Pour cela, première précaution : ne pas tomber dans une approche centrée sur la France. Facile à dire évidemment quand on écrit depuis la Belgique. Mais c’est important au niveau de la compréhension même du phénomène. Beaucoup d’auteurs (sociologues, islamologues, etc.) étant Français, l’analyse tourne souvent autour de questions qui structurent le débat français : la République, la laïcité, les banlieues. Pourtant, certains des terroristes de Paris et de Bruxelles vivaient en Belgique : ils n’ont pas été élevés dans les valeurs de la République, ne sont pas passés par l’ « école de la République », et ne se sont pas non plus radicalisés « contre » la République. De plus, ils ne vivaient pas dans une « banlieue », typiquement française, mais dans des quartiers ghettoïsés proches du centre de Bruxelles, comme ceux qui venaient de Molenbeek.

Cela invite donc à ouvrir la problématique à des phénomènes qui dépassent souvent les frontières. Tout ce qu’on lit sur « la République » peut être correct, mais c’est à mon sens, la traduction française de phénomènes sociaux plus larges, dont la crise de la délégation que j’essaie de décrire ici. 

 1. Des émeutes au djihad 

1.1 La construction du « problème des banlieues »

Directement en lien avec le fait de ne pas faire du « Franco-centrisme », il y a le « problème des banlieues ». Beaucoup de candidats français au djihad proviennent des « banlieues ». Mais ils sont connectés, comme les enquêtes l’ont montré, avec des jeunes bruxellois qu’on ne peut pas réellement appeler des « jeunes de banlieue », tant la structuration « centre-ville aisé / périphérie pauvre » n’existe pas en Belgique. La France a découvert Molenbeek : une commune pauvre de Bruxelles (en fait la deuxième commune la plus pauvre de Belgique), très proche du centre au niveau géographique, mais dont certains quartiers sont totalement ghettoïsés par rapport au reste de la ville.

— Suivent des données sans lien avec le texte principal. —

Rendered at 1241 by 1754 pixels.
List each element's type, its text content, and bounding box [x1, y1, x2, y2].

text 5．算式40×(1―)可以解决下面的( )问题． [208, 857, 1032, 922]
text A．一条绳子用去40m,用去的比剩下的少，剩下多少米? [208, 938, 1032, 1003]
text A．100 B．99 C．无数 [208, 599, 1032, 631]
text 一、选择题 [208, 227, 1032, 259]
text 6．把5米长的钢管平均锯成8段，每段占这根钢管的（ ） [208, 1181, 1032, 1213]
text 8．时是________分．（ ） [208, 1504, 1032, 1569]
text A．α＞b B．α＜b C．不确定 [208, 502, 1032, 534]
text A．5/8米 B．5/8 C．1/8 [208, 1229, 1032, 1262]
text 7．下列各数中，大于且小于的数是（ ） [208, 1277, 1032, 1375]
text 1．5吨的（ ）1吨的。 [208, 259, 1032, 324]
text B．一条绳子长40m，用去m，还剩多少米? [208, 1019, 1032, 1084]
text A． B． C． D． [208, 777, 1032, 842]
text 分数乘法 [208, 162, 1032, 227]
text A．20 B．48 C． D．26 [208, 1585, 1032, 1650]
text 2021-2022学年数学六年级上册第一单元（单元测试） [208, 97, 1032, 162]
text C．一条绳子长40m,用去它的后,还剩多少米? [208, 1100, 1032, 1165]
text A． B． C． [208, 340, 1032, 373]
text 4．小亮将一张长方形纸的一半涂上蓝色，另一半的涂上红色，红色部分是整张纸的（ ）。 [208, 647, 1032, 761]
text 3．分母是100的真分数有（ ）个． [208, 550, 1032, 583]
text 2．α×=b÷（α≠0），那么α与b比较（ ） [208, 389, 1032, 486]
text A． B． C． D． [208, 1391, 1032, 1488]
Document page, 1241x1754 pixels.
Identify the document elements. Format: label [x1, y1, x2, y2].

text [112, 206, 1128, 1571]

C’est pourquoi je parlerai plutôt de quartiers « ghettoïsés ». Jacinthe Mazzocchetti (2012 : 2), qui bossait dans la même unité de sociologie que moi à l’époque, a une définition très intéressante de ces quartiers. Ils sont le résultat, dit-elle, de l’enfermement des immigrés (et de leurs descendants) dans certains quartiers, via le marché du logement, les discriminations rencontrées en milieu scolaire et les discriminations sur le marché du travail. Cette définition me semble plus efficace pour aborder les lieux d’origine de beaucoup de jeunes djihadistes, que ce soit en Belgique (sa recherche portait entre autres sur des quartiers de Molenbeek), en France (les « banlieues ») ou dans d’autres quartiers en Europe ou aux Etats-Unis (comme nous le verrons dans le New Jersey ou à Philadelphie).

D’autant plus que Mazzocchetti (2012 :2) rajoute une dimension importante : le rejet va dans les deux sens. La ghettoïsation est aussi un mouvement qui vient de l’intérieur des quartiers relégués : les acteurs marginalisés s’organisent, autour de solidarités ethniques. Mais cet « entre soi », conséquence d’un sentiment d’être exclu du reste de la société, rajoute encore à l’exclusion.

Encore une précaution, il ne s’agit en aucun cas de stigmatiser toute la population de ces quartiers. Je parlerai souvent de Molenbeek, d’Anderlecht, de Clichy-sous-Bois ou des Minguettes, mais je me garderai bien de prétendre que ces communes ou ces quartiers se réduisent à ce que j’en décris. Il y a plein d’habitants de ces lieux qui sont engagés dans des dynamiques très positives, ou d’autres qui ne font rien de spécial, à part subir les méfaits d’une minorité. L’empowerment passe aussi par le fait de laisser aux communautés le pouvoir de se définir elles-mêmes. Je ne voudrais pas les en désapproprier. Je décris la radicalisation d’une minorité d’habitants de ces lieux.